To become RG 146 compliant, accountants must complete three to four subjects that can take anywhere from a few months to a year. Accountants also have the option to undergo a further four subjects to gain an advanced diploma.

In addition to the RG 146 training requirement, those wishing to provide financial planning advice must either hold an Australian Financial Services (AFS) licence or be an authorised representative of an AFS licence holder.

Creating goals

You have decided to integrate financial planning into your firm and are in the process of undertaking training and obtaining licences. Now it’s time to develop a plan for how the new service offering will be integrated into your firm, and the goals you want to achieve with financial planning.

Your plan may include developing a process for monitoring the performance of the new service offering and creating a marketing plan to promote the offering to both new and existing clients. Accounting firms will also have to look at whether they restructure their practice to create a specialist financial planning division or stick with a one-stop-shop model.

Benefits of branching out

As clients become increasingly time-poor, they are seeking more services from their accounting firms. Introducing financial planning advice is an opportunity to meet those growing client expectations.

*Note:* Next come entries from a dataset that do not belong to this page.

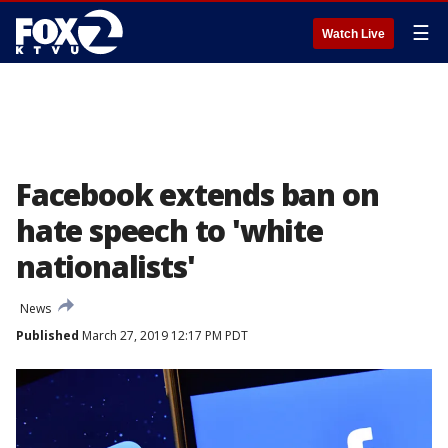
☰
Watch Live
Facebook extends ban on
hate speech to 'white
nationalists'
News
Published
March 27, 2019 12:17 PM PDT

While integrating financial planning into your firm may take up company time and resources in the short term, you could see considerable benefits in the long term, including boosts in revenue, improvements in company culture and greater job satisfaction among your employees.

To help your clients ease the burden of financial planning, boost your skills and knowledge with resources like the Australian Financial Planning Handbook 2015-16 and the Thomson Reuters’ guide, Retirement and Aged Care Living. Sharing this vital knowledge with your clients is a key part of any financial planner’s remit.